Yani son derece büyük bir masraf, sürekli bir su akışını sağlamak lazım. İşte bunların bakımı, onarımı, o dağlardan kerestelerin kesilip getirilmesi bunlar hep çok maliyetli, çok büyük işler. Hatta bazı bilim adamları Roma İmparatorluk çağında ormanların yok edildiğini söylüyor. Bu hamamlara sırf kereste, odun yetiştirebilmek için. İşte burada güzel bir nişin içinde sıvaları kalmış, güzel boyaları, fresleri görünüyor. Kırmızı renkler, sarı renkler, güzel motifler, hepsi görünüyor. Zaten bunların korunması amacıyla hamama giriş kapatılmış. Bunlar güzel bir şekilde korunuyor.
Palestra ve soyunma odaları, yani apoditerium, insanlar buralara gelip bu odaların içinde elbiselerini değiştiriyorlardı. Tabii bunların içinde ahşaptan bölmeler olduğunu düşünmek lazım.
Ve daha sonra eşyalarını kölelerine bırakıp buradan sütunlu bir revaktan üstü kapalı ve altı mozaik döşeli bir revaktan yürüyerek hamama giriyorlardı. Ve son göreceğimiz alanda palestra, yani spor arenası diyebiliriz. Antik dönemde burada güreş yapan çocukları gördüğümüz zaman enteresan bir görüntüyle karşılaşacaktık.
O zamanki inanca göre sakatlanmalar olmasın diye adaleleri ısıtmak için üstlerine zeytinyağı sürüyorlardı. Tabii çok bir işe yarıyor mu bilmem ama hemen aklınıza bizim yağlı güreşler geldi. Ama bizim yağlı güreşlerde yağ, güreşi daha zor hale getirmek için yapılır.

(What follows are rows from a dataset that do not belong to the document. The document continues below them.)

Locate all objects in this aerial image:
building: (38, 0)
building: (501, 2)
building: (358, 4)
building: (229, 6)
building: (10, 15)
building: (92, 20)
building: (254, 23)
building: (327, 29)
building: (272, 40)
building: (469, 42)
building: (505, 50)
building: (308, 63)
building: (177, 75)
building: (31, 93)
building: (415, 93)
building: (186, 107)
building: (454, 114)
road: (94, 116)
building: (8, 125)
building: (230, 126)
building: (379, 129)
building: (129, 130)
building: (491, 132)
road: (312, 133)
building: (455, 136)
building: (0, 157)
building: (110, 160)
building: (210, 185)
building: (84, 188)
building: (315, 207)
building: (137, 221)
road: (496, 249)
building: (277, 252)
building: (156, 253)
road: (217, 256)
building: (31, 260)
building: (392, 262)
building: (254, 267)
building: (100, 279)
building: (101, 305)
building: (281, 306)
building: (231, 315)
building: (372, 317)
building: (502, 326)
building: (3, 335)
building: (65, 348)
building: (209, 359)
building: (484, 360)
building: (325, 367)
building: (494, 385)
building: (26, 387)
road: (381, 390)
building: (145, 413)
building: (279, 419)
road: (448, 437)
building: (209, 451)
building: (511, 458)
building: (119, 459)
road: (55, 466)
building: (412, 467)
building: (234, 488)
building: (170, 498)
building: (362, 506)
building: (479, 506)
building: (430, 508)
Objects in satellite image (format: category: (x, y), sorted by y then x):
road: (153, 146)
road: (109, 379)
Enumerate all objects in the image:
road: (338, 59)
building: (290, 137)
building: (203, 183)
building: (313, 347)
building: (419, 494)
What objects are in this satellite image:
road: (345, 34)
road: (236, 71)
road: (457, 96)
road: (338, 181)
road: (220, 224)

Bunlar ise bu güreş zor olmasın diye, yani vücutları kaygan olmasın diye bir de üstlerine deniz kumu döküyorlardı. Yani böyle zeytinyağı ve deniz kumu’na bulanmış güreşen insanlar hayal edin burada. Sonra da Striglis adı verilen özel bir aletle bu böyle yağ ve kumları üstlerinden sıyırarak hamama giriyorlardı.
Şimdi hamamlardan nekropol alanına geçiyoruz. Yani Arikanda’nın o muhteşem tapınak formlu mezar binalarını göreceğiz.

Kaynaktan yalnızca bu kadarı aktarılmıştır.